I remember when our girls were babies, and into the toddler years, car rides were sometimes the saving grace for all of us: me for my sanity and ability to parent well, and the girls as a way to help regulate their out-of-control baby/toddler emotions and even as a way to help them fall asleep. Those were, at times, some challenging years, especially as new parents who had no idea what we were doing.
Fast forward to the teen years and you will still find me sliding behind the wheel of the family vehicle to take one of our girls for a drive. While the circumstances are (mostly) different these days because I am not trying to coax them to sleep, I find that car rides still provide all of us a saving grace in this sometimes harsh world. As I may have mentioned in previous posts, navigating this neurotypical world as an autistic is not easy. In fact, when you are neurodivergent, sometimes moving through your day and the world around you can feel a lot like being a visitor to a foreign country; you don’t know the language all that well and you don’t tend to understand the customs. Trying to balance this can create some serious dysregulation.
Enter the invitation from me for a drive.
Both of our girls have a deep affinity for driving the back roads of our city with a favorite playlist as the background. This looks different for each girl. For the youngest teenager, she is happy to sit in the backseat with her headphones connected to her iPad so she is in her own protective bubble. She will at times converse, but that desire, depending on her emotions and the day she’s having, can be smaller; she is more about the driving around and her own world than anything else. For the oldest teenager, she rides shotgun and her favorite Spotify playlist pours through the car speakers as the world flashes past outside her window.

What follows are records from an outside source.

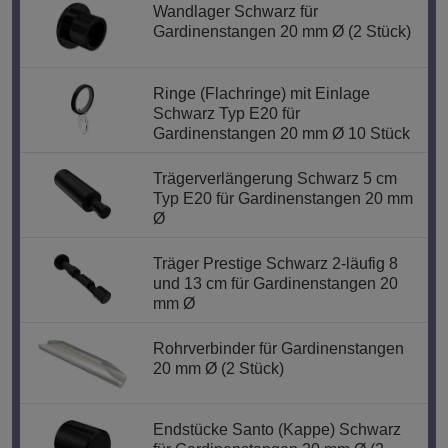
Wandlager Schwarz für
Gardinenstangen 20 mm Ø (2 Stück)
Ringe (Flachringe) mit Einlage
Schwarz Typ E20 für
Gardinenstangen 20 mm Ø 10 Stück
Trägerverlängerung Schwarz 5 cm
Typ E20 für Gardinenstangen 20 mm
Ø
Träger Prestige Schwarz 2-läufig 8
und 13 cm für Gardinenstangen 20
mm Ø
Rohrverbinder für Gardinenstangen
20 mm Ø (2 Stück)
Endstücke Santo (Kappe) Schwarz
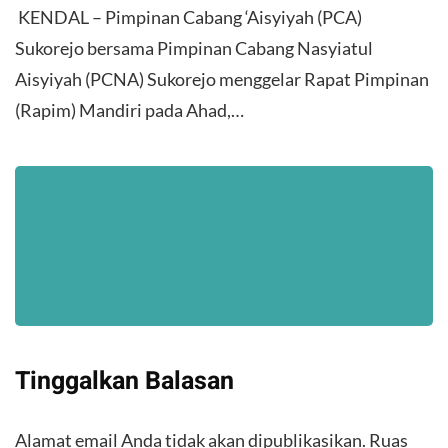
​ KENDAL – Pimpinan Cabang ‘Aisyiyah (PCA)
Sukorejo bersama Pimpinan Cabang Nasyiatul
Aisyiyah (PCNA) Sukorejo menggelar Rapat Pimpinan
(Rapim) Mandiri pada Ahad,…
Tinggalkan Balasan
Alamat email Anda tidak akan dipublikasikan.
Ruas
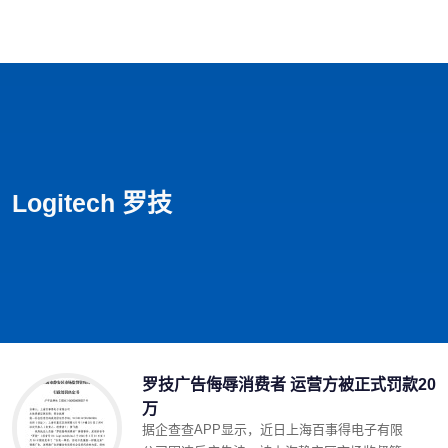
首页
影视
音乐
游戏
动漫
排行
Logitech 罗技
罗技广告侮辱消费者 运营方被正式罚款20
万
据企查查APP显示，近日上海百事得电子有限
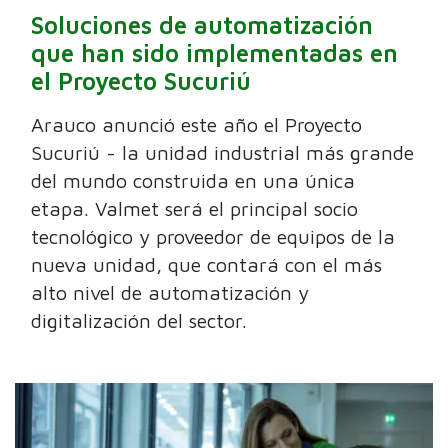
Soluciones de automatización
que han sido implementadas en
el Proyecto Sucuriú
Arauco anunció este año el Proyecto
Sucuriú - la unidad industrial más grande
del mundo construida en una única
etapa. Valmet será el principal socio
tecnológico y proveedor de equipos de la
nueva unidad, que contará con el más
alto nivel de automatización y
digitalización del sector.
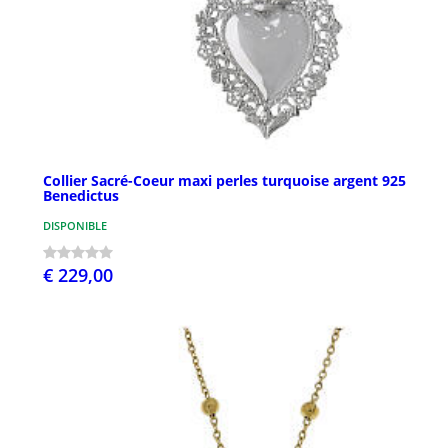
Collier Sacré-Coeur maxi perles turquoise argent 925
Benedictus
DISPONIBLE
€ 229,00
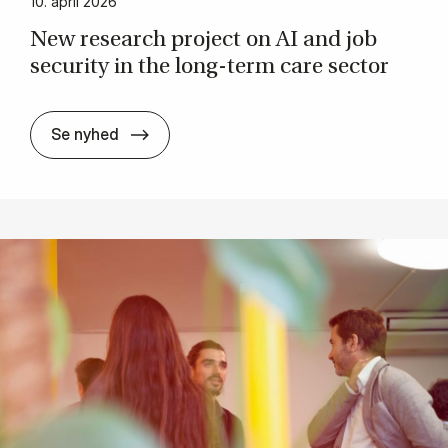
10. april 2026
New re­search pro­ject on AI and job
securi­ty in the long-term care sector
New re­search pro­ject on AI and job secu
Se nyhed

The common factor of these drives is that when the weather is even remotely nice outside, the girls love driving with the windows open and the sun and wind moving through the car and over them and their lives. It’s almost like a self-cleaning option on life in that moment; cares and concerns, anger and tears, fears and frustrations are all washed away on the rushing wind of a spring, summer, or fall day.
And I am happy to oblige.
Why? Because I’ve realized there is not much I can do to smooth the paths they have to travel in life. As parents, we know the journey from childhood to adulthood is rife with obstacles and hurts and frustrations. As parents, we also know that as our teenagers begin seeking and asserting their independence, they ask little from us in the way of help. It is a rite of passage I suppose, this sorting and sifting the world according to our own ideas, needs, and desires. These car rides I offer? They provide my teens with a sense of freedom and also a sense of connection and support.
And so I am happy to oblige.
Whether it is to sit in silent reflection with my own thoughts as my youngest sorts things out in the back seat or I find myself singing along to the 80s rock standards blasting through the speakers as my oldest belts out her favorite songs beside me, I see these moments as investments. They are investments in my teens, they are investments in our relationship, and they are investments in joy; and they cost me almost nothing (except gas money and time). And while there tends to be little conversation during these drives, I absolutely believe that these moments firm the foundation upon which they continue walking from childhood to adulthood. They are signposts and mile markers that remind them I am available if they find themselves at all lost along the way; I won’t tell them which way to go, but I will gladly look at the map of their lives with them if they want me to.